*** SOURCE RECORDS ***

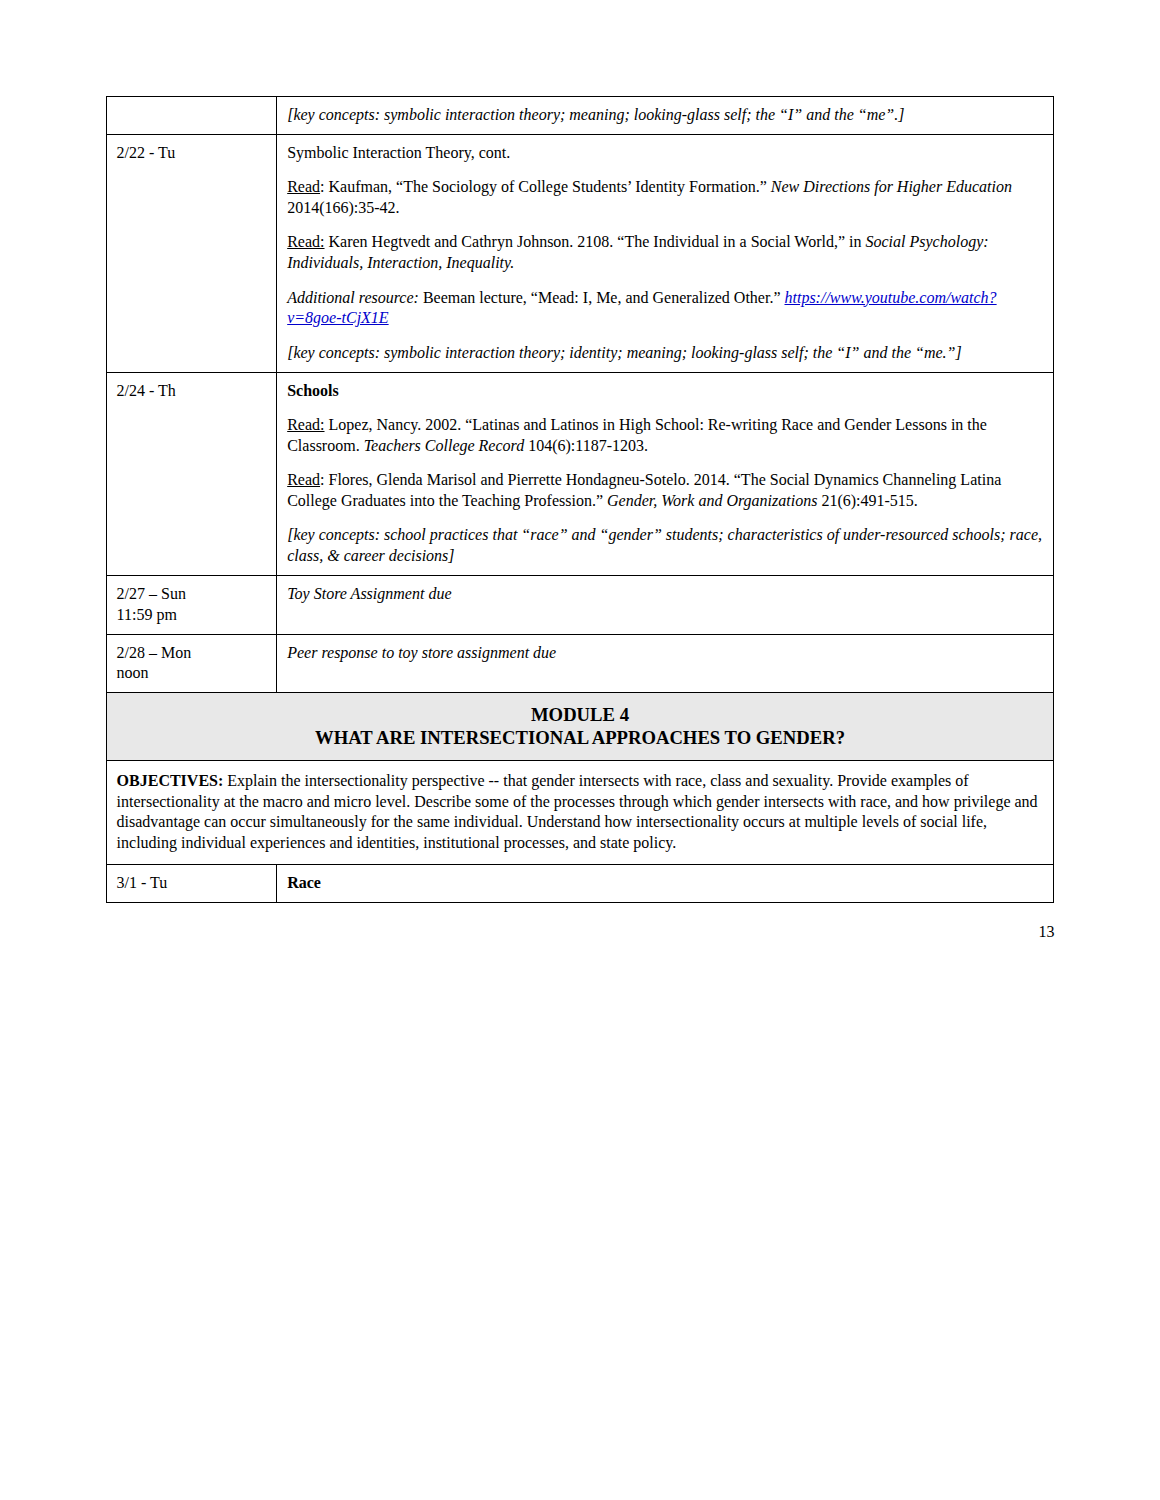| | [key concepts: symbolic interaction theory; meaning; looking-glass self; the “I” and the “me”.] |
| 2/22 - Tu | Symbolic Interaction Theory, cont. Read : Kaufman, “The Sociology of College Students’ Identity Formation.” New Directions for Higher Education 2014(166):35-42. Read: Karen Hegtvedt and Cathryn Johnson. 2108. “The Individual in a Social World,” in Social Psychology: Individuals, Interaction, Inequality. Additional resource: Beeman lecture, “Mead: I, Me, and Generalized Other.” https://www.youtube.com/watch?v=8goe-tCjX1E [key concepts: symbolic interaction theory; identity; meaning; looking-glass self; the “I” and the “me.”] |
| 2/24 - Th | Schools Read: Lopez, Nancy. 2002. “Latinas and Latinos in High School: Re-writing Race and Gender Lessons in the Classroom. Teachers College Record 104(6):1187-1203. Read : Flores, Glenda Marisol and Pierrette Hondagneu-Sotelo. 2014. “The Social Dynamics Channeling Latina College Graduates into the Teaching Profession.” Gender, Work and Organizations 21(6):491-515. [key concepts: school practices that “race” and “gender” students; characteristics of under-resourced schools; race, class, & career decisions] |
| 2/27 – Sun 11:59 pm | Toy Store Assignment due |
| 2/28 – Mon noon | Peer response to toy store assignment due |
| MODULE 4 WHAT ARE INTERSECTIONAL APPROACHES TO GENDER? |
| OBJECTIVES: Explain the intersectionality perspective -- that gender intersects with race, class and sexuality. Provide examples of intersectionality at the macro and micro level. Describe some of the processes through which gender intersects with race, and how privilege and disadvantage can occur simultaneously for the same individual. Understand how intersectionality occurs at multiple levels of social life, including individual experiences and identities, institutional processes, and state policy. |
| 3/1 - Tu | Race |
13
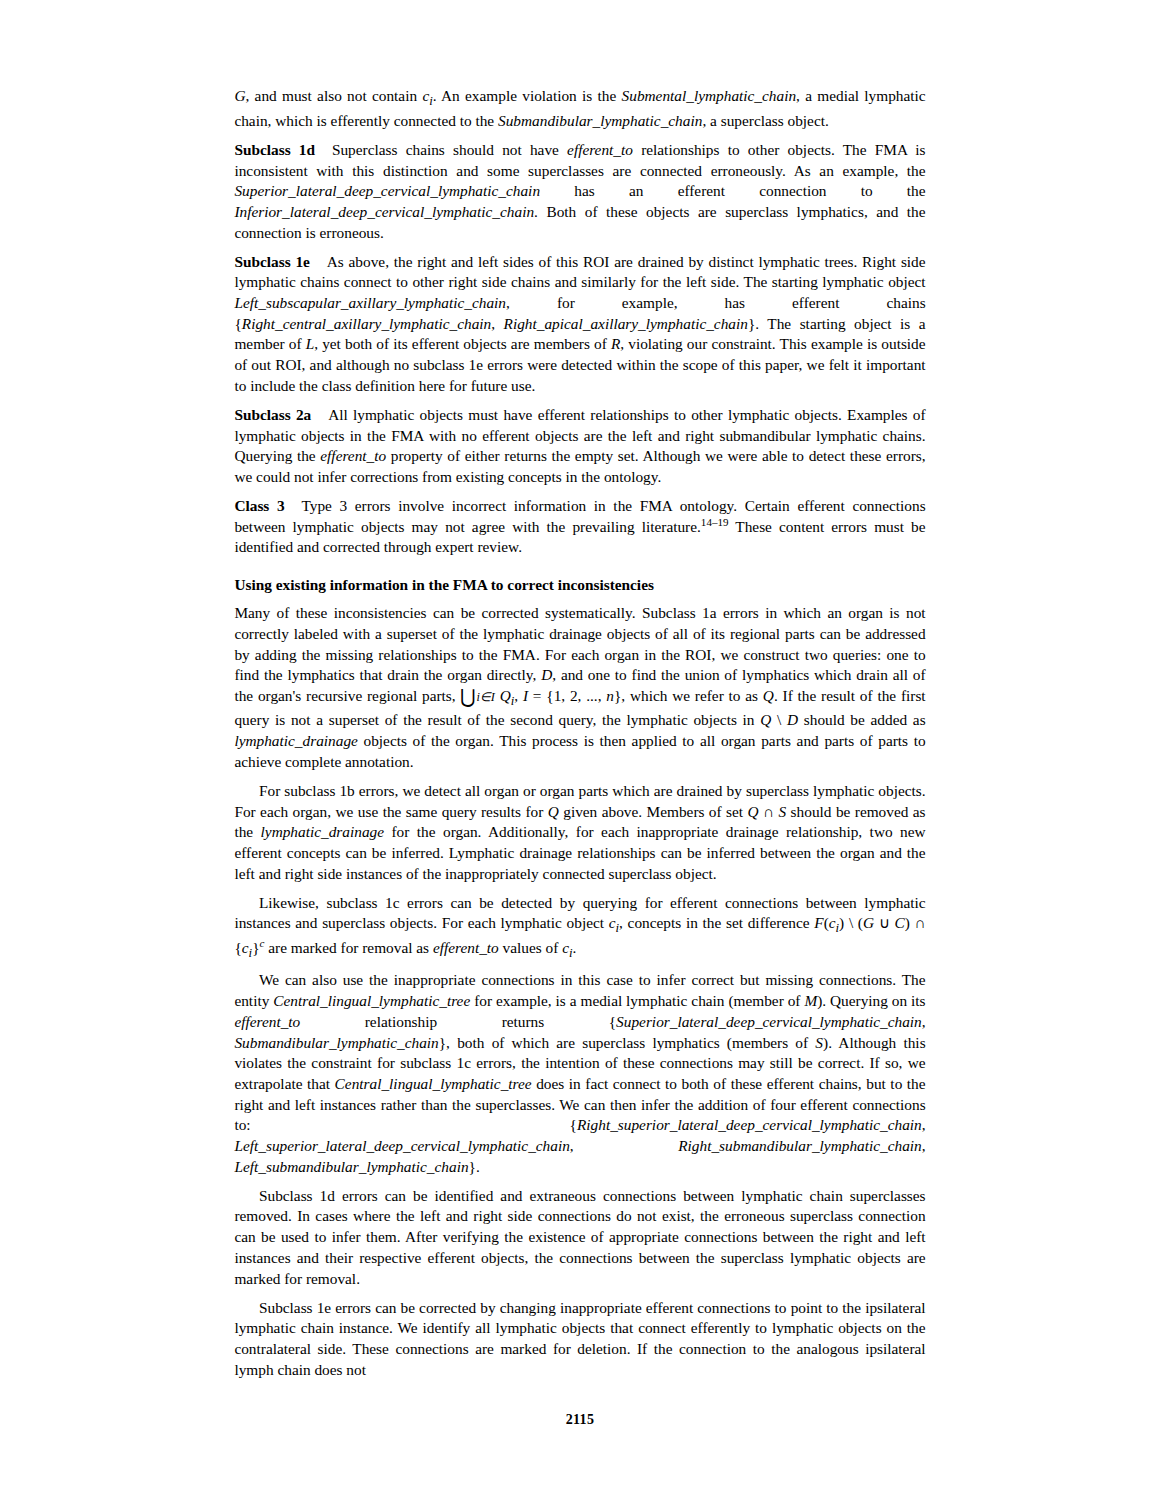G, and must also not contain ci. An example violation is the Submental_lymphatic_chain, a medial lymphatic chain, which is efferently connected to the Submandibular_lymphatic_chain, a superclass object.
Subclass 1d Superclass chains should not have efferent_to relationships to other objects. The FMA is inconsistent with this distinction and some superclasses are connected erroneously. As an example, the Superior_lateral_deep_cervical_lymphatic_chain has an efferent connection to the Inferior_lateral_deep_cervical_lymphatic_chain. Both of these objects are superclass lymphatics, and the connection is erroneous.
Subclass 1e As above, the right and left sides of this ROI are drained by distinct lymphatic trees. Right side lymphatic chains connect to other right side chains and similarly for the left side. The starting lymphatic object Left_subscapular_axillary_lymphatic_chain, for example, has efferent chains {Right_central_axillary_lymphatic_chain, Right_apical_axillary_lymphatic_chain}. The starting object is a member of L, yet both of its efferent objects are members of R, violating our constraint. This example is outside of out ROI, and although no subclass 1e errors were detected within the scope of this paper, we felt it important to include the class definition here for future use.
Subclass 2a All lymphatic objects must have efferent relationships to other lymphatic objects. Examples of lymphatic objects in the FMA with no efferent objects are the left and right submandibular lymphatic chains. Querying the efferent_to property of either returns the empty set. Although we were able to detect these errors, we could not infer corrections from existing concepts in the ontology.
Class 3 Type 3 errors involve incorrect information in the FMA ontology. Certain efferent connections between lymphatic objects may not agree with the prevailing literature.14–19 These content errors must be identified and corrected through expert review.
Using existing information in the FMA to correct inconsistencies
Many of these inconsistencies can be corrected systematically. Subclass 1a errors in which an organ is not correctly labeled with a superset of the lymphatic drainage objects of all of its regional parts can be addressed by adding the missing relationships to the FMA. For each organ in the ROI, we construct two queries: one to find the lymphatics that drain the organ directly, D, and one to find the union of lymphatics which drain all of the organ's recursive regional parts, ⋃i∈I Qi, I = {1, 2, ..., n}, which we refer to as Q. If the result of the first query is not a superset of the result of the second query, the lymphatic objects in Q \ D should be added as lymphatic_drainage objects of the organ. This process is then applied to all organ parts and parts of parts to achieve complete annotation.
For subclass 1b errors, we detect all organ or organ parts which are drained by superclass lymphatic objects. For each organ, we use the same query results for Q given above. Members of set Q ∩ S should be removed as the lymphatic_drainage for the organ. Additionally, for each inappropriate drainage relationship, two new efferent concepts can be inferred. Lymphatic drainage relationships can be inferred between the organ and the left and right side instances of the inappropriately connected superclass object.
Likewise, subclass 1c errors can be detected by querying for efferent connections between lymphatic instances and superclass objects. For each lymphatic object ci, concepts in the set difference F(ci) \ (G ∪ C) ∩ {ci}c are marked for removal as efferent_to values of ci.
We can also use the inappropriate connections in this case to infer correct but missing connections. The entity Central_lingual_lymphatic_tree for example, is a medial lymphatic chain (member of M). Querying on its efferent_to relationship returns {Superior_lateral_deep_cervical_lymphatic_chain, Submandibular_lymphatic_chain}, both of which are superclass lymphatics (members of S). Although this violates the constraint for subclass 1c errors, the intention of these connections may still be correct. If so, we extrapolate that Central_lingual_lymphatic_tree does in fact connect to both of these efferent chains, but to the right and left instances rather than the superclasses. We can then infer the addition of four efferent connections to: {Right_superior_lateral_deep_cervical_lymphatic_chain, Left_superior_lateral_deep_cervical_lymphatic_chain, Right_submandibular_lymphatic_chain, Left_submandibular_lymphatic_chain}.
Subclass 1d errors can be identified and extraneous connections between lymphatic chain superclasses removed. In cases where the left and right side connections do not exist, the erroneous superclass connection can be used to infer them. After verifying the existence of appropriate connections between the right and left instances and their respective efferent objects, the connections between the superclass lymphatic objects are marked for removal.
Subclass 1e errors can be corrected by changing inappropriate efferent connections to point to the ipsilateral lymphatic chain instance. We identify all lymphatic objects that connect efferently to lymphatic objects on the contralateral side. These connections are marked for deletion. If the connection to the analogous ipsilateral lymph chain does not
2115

*** End of SOURCE RECORDS ***

* TASK ITEM *
In the data above, how many lines contain the word "information"? Write the number only.

* WRITTEN REPLY *
2